Supplied text —
* * * * * * *

The List of Lockheed F-104 Starfighter operators lists the countries and their air force units that operated the Lockheed F-104 Starfighter.

Military operators

Belgium
Belgium operated F-104G and TF-104Gs. They served with four squadrons: 23 and 31 (fighter-bombers), 349 and 350 (interceptors), and finally an OCU unit. In total 101 SABCA-built F-104Gs and 12 TF-104G built by Lockheed were purchased (one F-104G crashed before delivery). The Belgian Air Force operated the type from 14 February 1963 to 19 September 1983; some survivors were sent to Taiwan (23 aircraft) and Turkey (18 aircraft). Thirty-eight F-104G and three TF-104Gs were lost in accidents.
Belgian Air Force
1 Wing, BAF based at Beauvechain
349th Squadron
350th Squadron
10 Wing, BAF based at Kleine Brogel
23rd Squadron
31st Squadron

Canada

The RCAF, and later the unified Canadian Forces, operated 200 Canadian-built CF-104s and 38 dual-control trainer CF-104Ds (built by Lockheed) between 1962 and 1986. CF-104s were equipped with additional electronic equipment, with a Radar warning receiver function, in the tail and under the nose. Losses were high, with around 110 crashes in Europe. Its heavy usage, mainly at low-level for bombing and reconnaissance missions was a major factor, while bad weather conditions contributed to almost 50% of the accidental losses. The airframes had an average of 6,000 flying hours when phased-out; triple that of Germany's F-104s. Surplus CF-104s and CF-104Ds were later transferred to Denmark, Norway, and Turkey.

* * * * * * *

Work instruction 1 —
Answer these about the Starfighter operators text:
(a) How many SABCA-built F-104Gs did Belgium purchase?
(b) Where was 10 Wing of the Belgian Air Force based?
(c) What was the average number of flying hours on the Canadian airframes when they were phased out?
Work instruction 2 — Output the Starfighter operators text word for word, from "Military operators" up to and including "lost in accidents.".

Material provided —

* * * * * * *

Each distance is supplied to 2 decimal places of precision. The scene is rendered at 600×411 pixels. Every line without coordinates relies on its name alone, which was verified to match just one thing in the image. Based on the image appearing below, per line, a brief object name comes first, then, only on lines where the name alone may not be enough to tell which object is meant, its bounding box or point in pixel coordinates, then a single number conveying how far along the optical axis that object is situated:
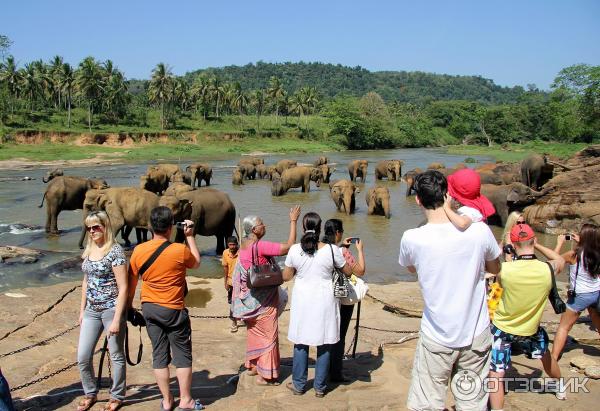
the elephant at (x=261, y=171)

* * * * * * *

Solution 1 —
(a) 101
(b) Kleine Brogel
(c) 6,000 flying hours

Solution 2 —
Military operators

Belgium
Belgium operated F-104G and TF-104Gs. They served with four squadrons: 23 and 31 (fighter-bombers), 349 and 350 (interceptors), and finally an OCU unit. In total 101 SABCA-built F-104Gs and 12 TF-104G built by Lockheed were purchased (one F-104G crashed before delivery). The Belgian Air Force operated the type from 14 February 1963 to 19 September 1983; some survivors were sent to Taiwan (23 aircraft) and Turkey (18 aircraft). Thirty-eight F-104G and three TF-104Gs were lost in accidents.